Organic semiconductors have found application in a number of optoelectronic technologies, most notably light emitting diodes (LEDs) and photovoltaics (PV). While organic LEDs (OLEDs) have been in the market for quite some time, organic PV (OPV) is still in its infancy. It is expected that OPV will however find application in a number of emergent applications such as indoor lighting for IoT, aerospace and in agricultural settings (agriPV) due to a number of material and electronic properties (lightweight low-cost materials, high-throughput processing, tuneable electronic properties).[1,2,3] AgriPV in particular is gaining a lot of attention recently thanks to the inherent light-weight and semi-transparent active areas found in OPV, advances in efficiencies and lifetimes, and the inherent ability to tune the bandgap of active layer materials to transmit photons in the photoactive region (PAR) of photosynthesis and absorb light outside of the PAR. [4,5] In this talk I will discuss our initial work in exploring the application of OPV in greenhouse, polytunnel and field applications as well as the challenges involved when scaling ST-OPV devices from the lab to prototype modules.

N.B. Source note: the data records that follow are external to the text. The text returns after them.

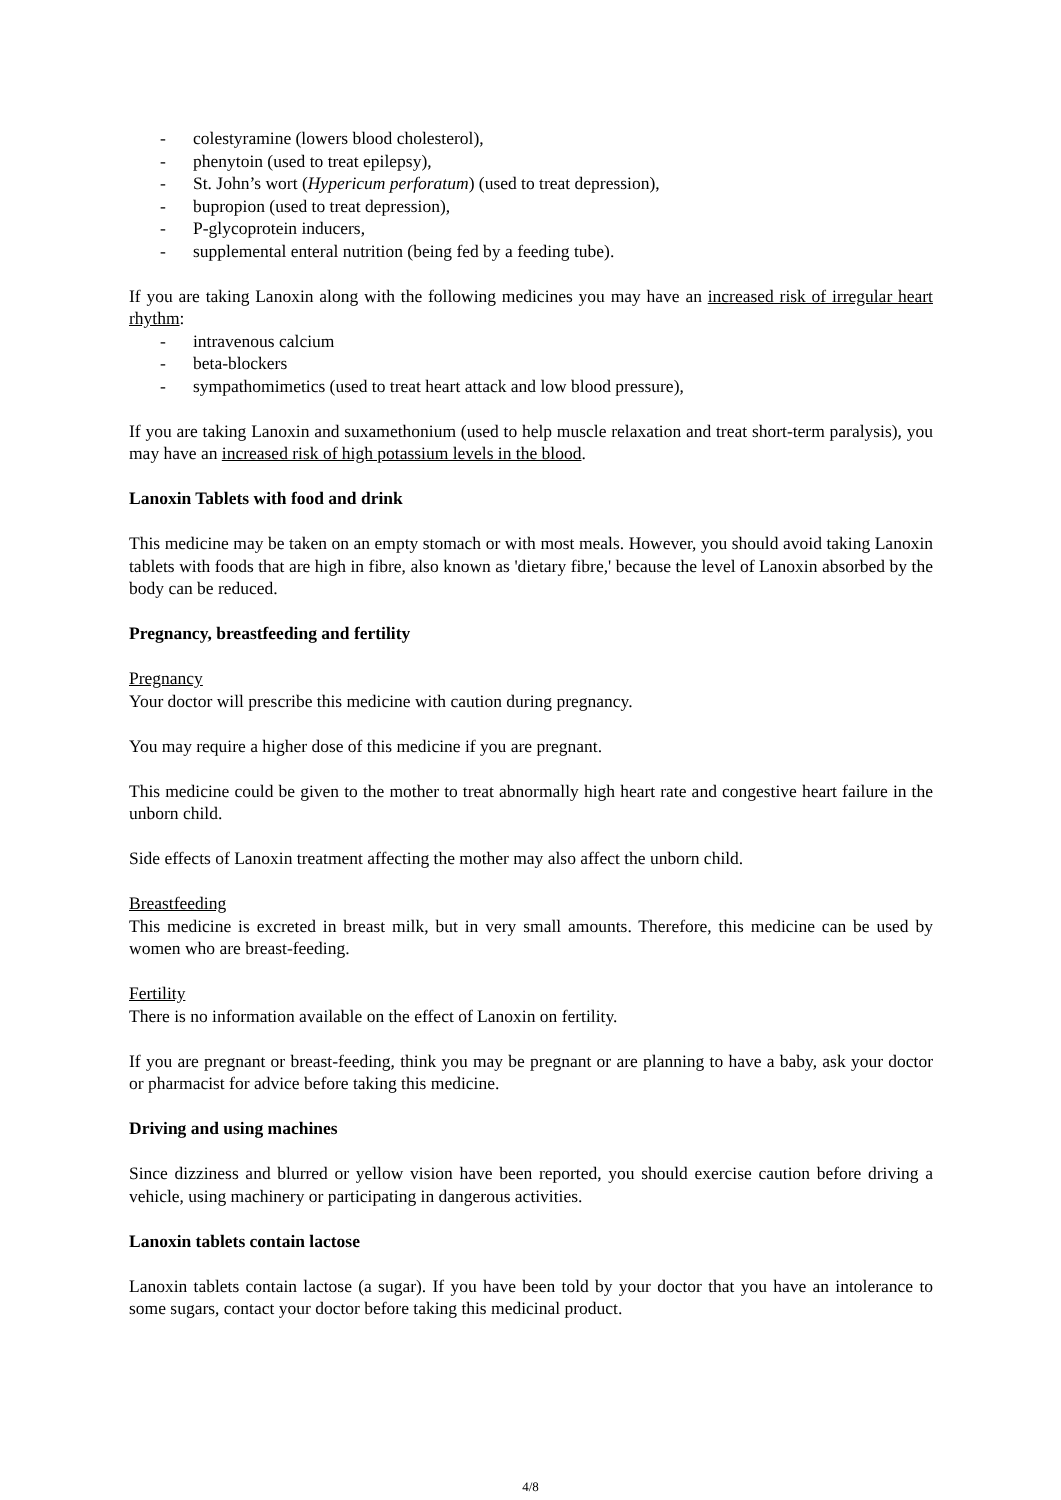- colestyramine (lowers blood cholesterol),
- phenytoin (used to treat epilepsy),
- St. John’s wort (Hypericum perforatum) (used to treat depression),
- bupropion (used to treat depression),
- P-glycoprotein inducers,
- supplemental enteral nutrition (being fed by a feeding tube).
If you are taking Lanoxin along with the following medicines you may have an increased risk of irregular heart rhythm:
- intravenous calcium
- beta-blockers
- sympathomimetics (used to treat heart attack and low blood pressure),
If you are taking Lanoxin and suxamethonium (used to help muscle relaxation and treat short-term paralysis), you may have an increased risk of high potassium levels in the blood.
Lanoxin Tablets with food and drink
This medicine may be taken on an empty stomach or with most meals. However, you should avoid taking Lanoxin tablets with foods that are high in fibre, also known as 'dietary fibre,' because the level of Lanoxin absorbed by the body can be reduced.
Pregnancy, breastfeeding and fertility
Pregnancy
Your doctor will prescribe this medicine with caution during pregnancy.
You may require a higher dose of this medicine if you are pregnant.
This medicine could be given to the mother to treat abnormally high heart rate and congestive heart failure in the unborn child.
Side effects of Lanoxin treatment affecting the mother may also affect the unborn child.
Breastfeeding
This medicine is excreted in breast milk, but in very small amounts. Therefore, this medicine can be used by women who are breast-feeding.
Fertility
There is no information available on the effect of Lanoxin on fertility.
If you are pregnant or breast-feeding, think you may be pregnant or are planning to have a baby, ask your doctor or pharmacist for advice before taking this medicine.
Driving and using machines
Since dizziness and blurred or yellow vision have been reported, you should exercise caution before driving a vehicle, using machinery or participating in dangerous activities.
Lanoxin tablets contain lactose
Lanoxin tablets contain lactose (a sugar). If you have been told by your doctor that you have an intolerance to some sugars, contact your doctor before taking this medicinal product.
4/8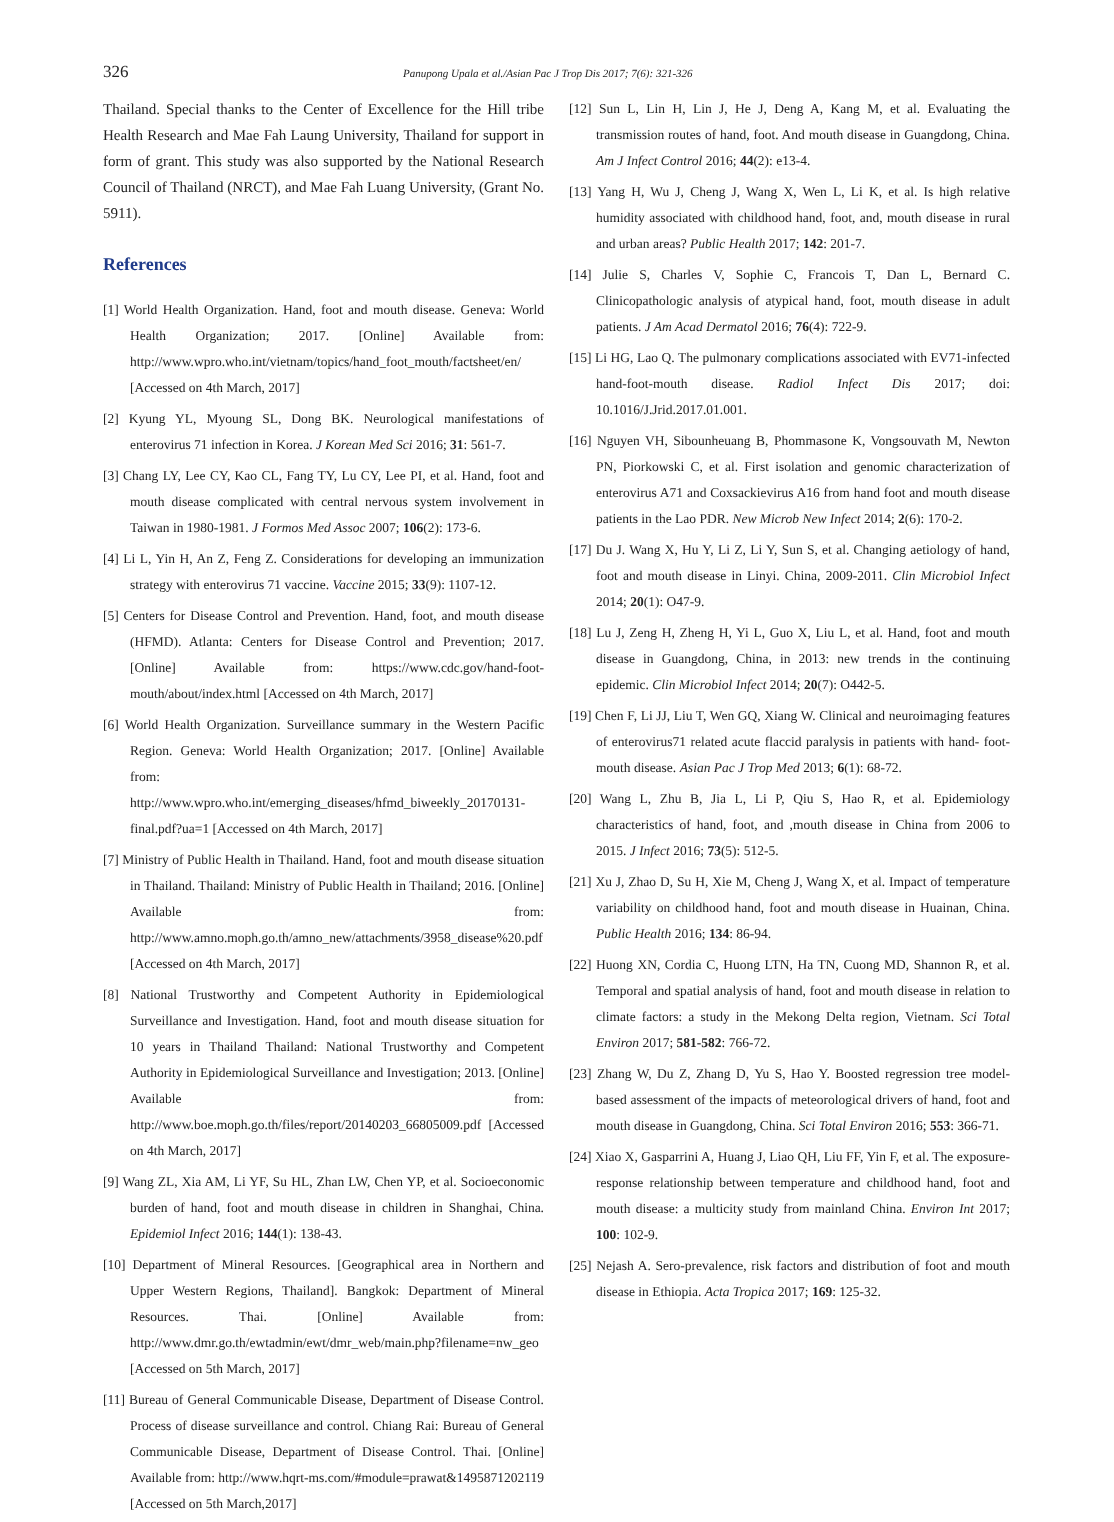326
Panupong Upala et al./Asian Pac J Trop Dis 2017; 7(6): 321-326
Thailand. Special thanks to the Center of Excellence for the Hill tribe Health Research and Mae Fah Laung University, Thailand for support in form of grant. This study was also supported by the National Research Council of Thailand (NRCT), and Mae Fah Luang University, (Grant No. 5911).
References
[1] World Health Organization. Hand, foot and mouth disease. Geneva: World Health Organization; 2017. [Online] Available from: http://www.wpro.who.int/vietnam/topics/hand_foot_mouth/factsheet/en/ [Accessed on 4th March, 2017]
[2] Kyung YL, Myoung SL, Dong BK. Neurological manifestations of enterovirus 71 infection in Korea. J Korean Med Sci 2016; 31: 561-7.
[3] Chang LY, Lee CY, Kao CL, Fang TY, Lu CY, Lee PI, et al. Hand, foot and mouth disease complicated with central nervous system involvement in Taiwan in 1980-1981. J Formos Med Assoc 2007; 106(2): 173-6.
[4] Li L, Yin H, An Z, Feng Z. Considerations for developing an immunization strategy with enterovirus 71 vaccine. Vaccine 2015; 33(9): 1107-12.
[5] Centers for Disease Control and Prevention. Hand, foot, and mouth disease (HFMD). Atlanta: Centers for Disease Control and Prevention; 2017. [Online] Available from: https://www.cdc.gov/hand-foot-mouth/about/index.html [Accessed on 4th March, 2017]
[6] World Health Organization. Surveillance summary in the Western Pacific Region. Geneva: World Health Organization; 2017. [Online] Available from: http://www.wpro.who.int/emerging_diseases/hfmd_biweekly_20170131-final.pdf?ua=1 [Accessed on 4th March, 2017]
[7] Ministry of Public Health in Thailand. Hand, foot and mouth disease situation in Thailand. Thailand: Ministry of Public Health in Thailand; 2016. [Online] Available from: http://www.amno.moph.go.th/amno_new/attachments/3958_disease%20.pdf [Accessed on 4th March, 2017]
[8] National Trustworthy and Competent Authority in Epidemiological Surveillance and Investigation. Hand, foot and mouth disease situation for 10 years in Thailand Thailand: National Trustworthy and Competent Authority in Epidemiological Surveillance and Investigation; 2013. [Online] Available from: http://www.boe.moph.go.th/files/report/20140203_66805009.pdf [Accessed on 4th March, 2017]
[9] Wang ZL, Xia AM, Li YF, Su HL, Zhan LW, Chen YP, et al. Socioeconomic burden of hand, foot and mouth disease in children in Shanghai, China. Epidemiol Infect 2016; 144(1): 138-43.
[10] Department of Mineral Resources. [Geographical area in Northern and Upper Western Regions, Thailand]. Bangkok: Department of Mineral Resources. Thai. [Online] Available from: http://www.dmr.go.th/ewtadmin/ewt/dmr_web/main.php?filename=nw_geo [Accessed on 5th March, 2017]
[11] Bureau of General Communicable Disease, Department of Disease Control. Process of disease surveillance and control. Chiang Rai: Bureau of General Communicable Disease, Department of Disease Control. Thai. [Online] Available from: http://www.hqrt-ms.com/#module=prawat&1495871202119 [Accessed on 5th March,2017]
[12] Sun L, Lin H, Lin J, He J, Deng A, Kang M, et al. Evaluating the transmission routes of hand, foot. And mouth disease in Guangdong, China. Am J Infect Control 2016; 44(2): e13-4.
[13] Yang H, Wu J, Cheng J, Wang X, Wen L, Li K, et al. Is high relative humidity associated with childhood hand, foot, and, mouth disease in rural and urban areas? Public Health 2017; 142: 201-7.
[14] Julie S, Charles V, Sophie C, Francois T, Dan L, Bernard C. Clinicopathologic analysis of atypical hand, foot, mouth disease in adult patients. J Am Acad Dermatol 2016; 76(4): 722-9.
[15] Li HG, Lao Q. The pulmonary complications associated with EV71-infected hand-foot-mouth disease. Radiol Infect Dis 2017; doi: 10.1016/J.Jrid.2017.01.001.
[16] Nguyen VH, Sibounheuang B, Phommasone K, Vongsouvath M, Newton PN, Piorkowski C, et al. First isolation and genomic characterization of enterovirus A71 and Coxsackievirus A16 from hand foot and mouth disease patients in the Lao PDR. New Microb New Infect 2014; 2(6): 170-2.
[17] Du J. Wang X, Hu Y, Li Z, Li Y, Sun S, et al. Changing aetiology of hand, foot and mouth disease in Linyi. China, 2009-2011. Clin Microbiol Infect 2014; 20(1): O47-9.
[18] Lu J, Zeng H, Zheng H, Yi L, Guo X, Liu L, et al. Hand, foot and mouth disease in Guangdong, China, in 2013: new trends in the continuing epidemic. Clin Microbiol Infect 2014; 20(7): O442-5.
[19] Chen F, Li JJ, Liu T, Wen GQ, Xiang W. Clinical and neuroimaging features of enterovirus71 related acute flaccid paralysis in patients with hand- foot-mouth disease. Asian Pac J Trop Med 2013; 6(1): 68-72.
[20] Wang L, Zhu B, Jia L, Li P, Qiu S, Hao R, et al. Epidemiology characteristics of hand, foot, and ,mouth disease in China from 2006 to 2015. J Infect 2016; 73(5): 512-5.
[21] Xu J, Zhao D, Su H, Xie M, Cheng J, Wang X, et al. Impact of temperature variability on childhood hand, foot and mouth disease in Huainan, China. Public Health 2016; 134: 86-94.
[22] Huong XN, Cordia C, Huong LTN, Ha TN, Cuong MD, Shannon R, et al. Temporal and spatial analysis of hand, foot and mouth disease in relation to climate factors: a study in the Mekong Delta region, Vietnam. Sci Total Environ 2017; 581-582: 766-72.
[23] Zhang W, Du Z, Zhang D, Yu S, Hao Y. Boosted regression tree model-based assessment of the impacts of meteorological drivers of hand, foot and mouth disease in Guangdong, China. Sci Total Environ 2016; 553: 366-71.
[24] Xiao X, Gasparrini A, Huang J, Liao QH, Liu FF, Yin F, et al. The exposure-response relationship between temperature and childhood hand, foot and mouth disease: a multicity study from mainland China. Environ Int 2017; 100: 102-9.
[25] Nejash A. Sero-prevalence, risk factors and distribution of foot and mouth disease in Ethiopia. Acta Tropica 2017; 169: 125-32.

In addition to OLEDs and OPV, organic semiconductors have been used to fabricate a number of other electronic and optoelectronic devices including photodetectors, transistors, electrochemical transistors, and pseudocapacitors. [6] Organic semiconductors are also emerging as potential materials for neuromorphic computing  applications, and is an area that we have are exploring with great interest. [7] I will highlight our recent work in this area, including a study based on a small-molecule nanowire array that demonstrated multi-state memory, non-volatile memory retention and the ability to write a variety of conductance states. [8] There is great scope to further develop this area of research and I will provide a perspective on how this may be achieved.